═════ Reading passage
Participatory research methods can be used to find out participants’ unexpressed needs.  Teachers can use these methods to learn about students’ habits, priorities, preferences, and interests.  Teachers can teach students these methods in the context of design projects.  Students can use these methods to gather data on their clients that they will inform how they design products.


Preparation Steps
  • For teacher use (researching students):
    • Decide research topics (examples: what are their interests, what learning activities do they prefer)
    • Select method(s) that will help gather most useful information related to research topics
  • For student use (researching stakeholders for project):
    • Brainstorm research topics in projects that lend themselves to participatory research methods
    • Design resources that help students prepare and implement methods.  See above.
Early Implementation Steps
  • For teacher use (researching students):
    • Implement participatory research methods
    • Follow-up with understanding steps.  See hyperlinks above for ideas.
══════════
═════ Data listing
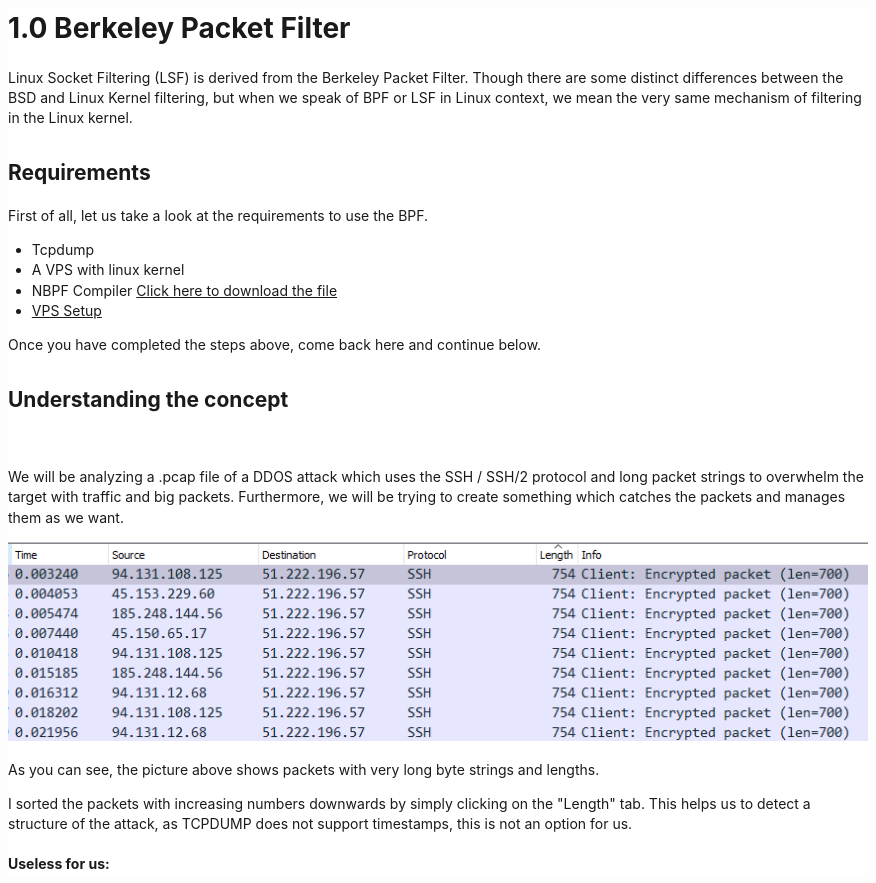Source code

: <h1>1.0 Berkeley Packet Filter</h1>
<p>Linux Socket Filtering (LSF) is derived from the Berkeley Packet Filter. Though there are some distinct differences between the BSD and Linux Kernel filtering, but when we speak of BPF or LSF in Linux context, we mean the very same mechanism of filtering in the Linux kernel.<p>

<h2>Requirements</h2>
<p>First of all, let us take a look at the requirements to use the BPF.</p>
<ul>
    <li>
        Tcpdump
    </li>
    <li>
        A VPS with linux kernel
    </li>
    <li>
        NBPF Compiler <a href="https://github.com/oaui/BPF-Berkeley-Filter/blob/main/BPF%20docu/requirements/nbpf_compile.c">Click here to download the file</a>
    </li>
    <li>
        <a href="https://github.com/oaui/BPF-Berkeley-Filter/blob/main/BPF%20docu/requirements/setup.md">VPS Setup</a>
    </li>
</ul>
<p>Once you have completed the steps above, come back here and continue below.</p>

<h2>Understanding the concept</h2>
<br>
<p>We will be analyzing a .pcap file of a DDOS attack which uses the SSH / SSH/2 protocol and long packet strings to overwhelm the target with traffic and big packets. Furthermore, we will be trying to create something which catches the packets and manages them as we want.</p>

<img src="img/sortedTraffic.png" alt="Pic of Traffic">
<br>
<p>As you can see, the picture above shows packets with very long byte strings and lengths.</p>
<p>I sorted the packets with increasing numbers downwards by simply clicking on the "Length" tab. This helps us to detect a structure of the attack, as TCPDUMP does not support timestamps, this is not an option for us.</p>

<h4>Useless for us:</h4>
══════════
[Job 1] In the passage on participatory research methods, what can teachers learn about students by using these methods?
[Job 2] Continue the passage on participatory research methods, starting after its final line.

[Response area 1] Students' habits, priorities, preferences, and interests.

[Response area 2]
  • For student use (researching stakeholders for project):
    • Scaffold participatory research activities (preparation and implementation)
    • Follow-up with understanding activities.  See hyperlinks above for ideas.
Advanced Implementation Steps
  • For teacher use (researching students):
    • Share findings with students and have them reflect on whether or not the findings have any validity.
    • Develop interventions, calendars, strategies, activities, and routines that address verified findings.
  • For student use (researching stakeholders for project):
    • Have students reflect on participatory research methods – how did it work?  what assumptions were challenged? what new things were learned? what new ideas were inspired? how can this approach be used in other settings?